Psychiatric genetics

For the more genetic disorders (ADHD etc.) susceptibility very rarely comes down to one gene. Far more commonly, hundreds of individual genes are involved. Each gene, on its own, carries a tiny, almost negligible effect, at least in clinical if not statistical terms. But when a collection of risk genes is inherited, the chance of developing a psychiatric disorder starts to increase. For experts in psychiatric genetics, this is known as the polygenic risk score (PRS) the summed value of all the individual risk genes. The PRS is an important measure in modern psychiatric genetics.

Another important key-word is pleiotropy. This is when the same gene is involved in more than one psychiatric disorder. Pleiotropy has been recognized in psychiatry for some years. For example, a gene coding for a Ca2+ channel found on neurons, has long been known to constitute risk for a range of psychiatric disorders such as schizophrenia, bipolar, autism and major depression. Such knowledge is increasingly challenging the long-held view that there are discrete, neatly demarcated psychiatric disorders, as is found in the DSM and ICD classification systems.

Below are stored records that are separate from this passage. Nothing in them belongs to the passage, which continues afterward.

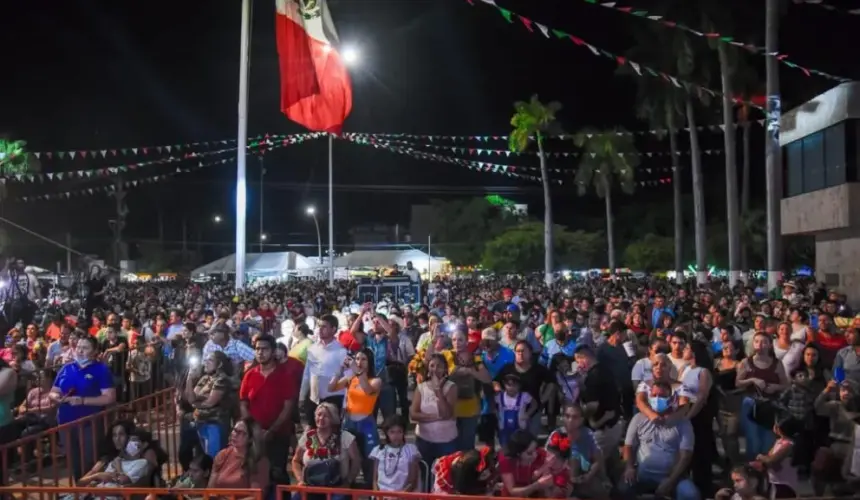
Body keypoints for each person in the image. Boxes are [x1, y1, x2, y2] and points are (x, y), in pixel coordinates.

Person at [49, 335, 116, 480]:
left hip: (89, 423)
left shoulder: (101, 370)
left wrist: (83, 400)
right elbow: (54, 391)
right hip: (65, 422)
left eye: (85, 348)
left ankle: (92, 490)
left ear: (94, 351)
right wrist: (56, 398)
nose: (80, 351)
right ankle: (79, 488)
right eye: (78, 347)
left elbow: (109, 397)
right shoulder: (67, 368)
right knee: (73, 460)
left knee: (89, 459)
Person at [240, 334, 302, 486]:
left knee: (277, 475)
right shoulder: (250, 375)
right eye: (257, 349)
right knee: (254, 473)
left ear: (273, 351)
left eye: (265, 349)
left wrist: (271, 431)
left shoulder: (285, 375)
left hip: (278, 435)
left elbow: (288, 407)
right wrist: (253, 429)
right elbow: (243, 403)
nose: (260, 352)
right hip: (254, 436)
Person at [621, 380, 699, 500]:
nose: (657, 399)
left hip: (671, 477)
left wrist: (670, 481)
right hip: (642, 475)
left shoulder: (683, 423)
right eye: (654, 395)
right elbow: (628, 446)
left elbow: (686, 456)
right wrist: (629, 467)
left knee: (690, 495)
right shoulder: (638, 418)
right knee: (621, 490)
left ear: (671, 398)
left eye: (662, 396)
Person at [328, 347, 381, 484]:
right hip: (349, 421)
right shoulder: (351, 378)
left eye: (363, 359)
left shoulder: (375, 380)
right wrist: (339, 370)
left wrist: (356, 370)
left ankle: (371, 488)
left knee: (370, 458)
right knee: (348, 457)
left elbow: (367, 390)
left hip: (366, 422)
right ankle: (348, 486)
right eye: (357, 358)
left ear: (370, 362)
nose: (359, 362)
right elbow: (331, 388)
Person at [290, 403, 360, 500]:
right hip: (310, 486)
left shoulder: (345, 436)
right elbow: (295, 460)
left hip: (336, 487)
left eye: (326, 416)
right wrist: (300, 480)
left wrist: (348, 482)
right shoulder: (308, 436)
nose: (321, 418)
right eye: (319, 415)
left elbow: (356, 460)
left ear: (333, 419)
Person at [410, 352, 457, 469]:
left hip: (446, 441)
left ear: (445, 369)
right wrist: (435, 417)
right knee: (424, 472)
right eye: (432, 365)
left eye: (439, 366)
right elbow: (413, 415)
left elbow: (446, 413)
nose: (435, 369)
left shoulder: (452, 387)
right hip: (424, 440)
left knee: (444, 473)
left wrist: (437, 390)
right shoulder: (421, 387)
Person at [186, 351, 235, 458]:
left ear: (220, 364)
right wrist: (189, 377)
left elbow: (210, 403)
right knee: (205, 459)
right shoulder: (205, 379)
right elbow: (191, 398)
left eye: (210, 360)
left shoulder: (222, 379)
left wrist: (195, 404)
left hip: (215, 423)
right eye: (206, 360)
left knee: (214, 458)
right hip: (201, 422)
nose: (206, 363)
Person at [208, 417, 270, 490]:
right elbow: (210, 490)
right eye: (234, 430)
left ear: (250, 439)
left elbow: (256, 495)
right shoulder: (222, 454)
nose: (234, 434)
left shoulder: (259, 461)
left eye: (240, 432)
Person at [370, 415, 421, 493]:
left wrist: (399, 497)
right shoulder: (379, 450)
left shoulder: (411, 450)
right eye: (392, 432)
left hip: (403, 495)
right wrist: (378, 496)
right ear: (387, 433)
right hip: (381, 495)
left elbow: (412, 481)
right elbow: (375, 480)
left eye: (399, 432)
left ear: (403, 432)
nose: (396, 436)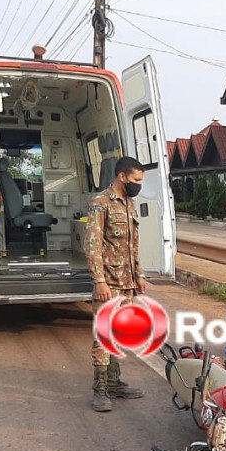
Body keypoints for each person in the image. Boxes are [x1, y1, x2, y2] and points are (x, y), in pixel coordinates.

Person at [86, 156, 148, 411]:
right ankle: (99, 390)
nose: (138, 184)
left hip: (127, 283)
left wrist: (139, 275)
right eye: (136, 180)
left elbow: (133, 244)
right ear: (122, 176)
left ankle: (114, 383)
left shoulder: (130, 204)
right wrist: (99, 280)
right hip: (109, 283)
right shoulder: (101, 203)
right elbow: (92, 244)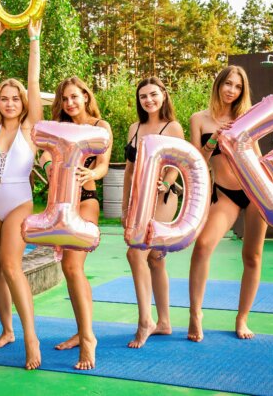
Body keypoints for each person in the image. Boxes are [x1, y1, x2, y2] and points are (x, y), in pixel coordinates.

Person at [0, 20, 43, 370]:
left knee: (11, 265)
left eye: (14, 98)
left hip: (18, 201)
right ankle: (7, 330)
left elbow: (33, 83)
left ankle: (31, 338)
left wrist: (33, 39)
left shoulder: (31, 128)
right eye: (4, 99)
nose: (8, 102)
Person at [188, 65, 267, 342]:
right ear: (218, 85)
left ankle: (242, 318)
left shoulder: (246, 118)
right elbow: (195, 164)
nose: (231, 90)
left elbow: (257, 156)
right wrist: (212, 141)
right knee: (203, 245)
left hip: (256, 191)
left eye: (237, 86)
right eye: (228, 84)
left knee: (252, 257)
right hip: (226, 195)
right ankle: (195, 314)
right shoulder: (200, 119)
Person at [43, 76, 112, 370]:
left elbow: (103, 165)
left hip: (85, 198)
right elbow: (45, 155)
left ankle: (88, 339)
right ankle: (80, 330)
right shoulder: (58, 128)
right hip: (59, 201)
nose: (70, 103)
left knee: (73, 266)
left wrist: (91, 175)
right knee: (69, 271)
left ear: (85, 96)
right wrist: (48, 167)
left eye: (75, 97)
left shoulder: (100, 127)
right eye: (65, 98)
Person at [121, 77, 185, 348]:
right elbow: (129, 169)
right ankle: (165, 322)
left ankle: (145, 321)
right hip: (138, 198)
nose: (148, 100)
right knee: (156, 259)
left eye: (153, 94)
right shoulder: (135, 128)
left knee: (136, 252)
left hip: (162, 196)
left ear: (164, 96)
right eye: (143, 96)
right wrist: (124, 206)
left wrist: (166, 183)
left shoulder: (173, 128)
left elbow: (180, 163)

Genetics researchers are now turning their attention to how a collection of genetic variants that increase the chances for one disorder (the polygenic risk score, PRS) may also increase the risk for other psychiatric disorders. This is pleiotropy at a higher level. The early findings again point to crossover between disorders. Kendler and colleagues elegantly illustrate the headline findings (Figure 1). The light blue squares show the genetic correlation between disorders using the methods of modern molecular genetics. The light orange squares show the genetic correlation between disorders using the more historical methods of family and twin studies.

For the present the main research effort will be to gather and pool more whole genome data from individual patients (and controls). Sample sizes of >100,000 will find more and more gene variants which confer risk for psychiatric disorders. Groups such as the multinational psychiatric genomics consortium (PGC) co-ordinate this task. Data-sets and computing resources are freely available to any researcher. Whether the traditional diagnostic systems collapse completely or remain in a different form cannot be know at present, but with modern molecular genetics, psychiatry is at last on a firm empirical and theoretical ground.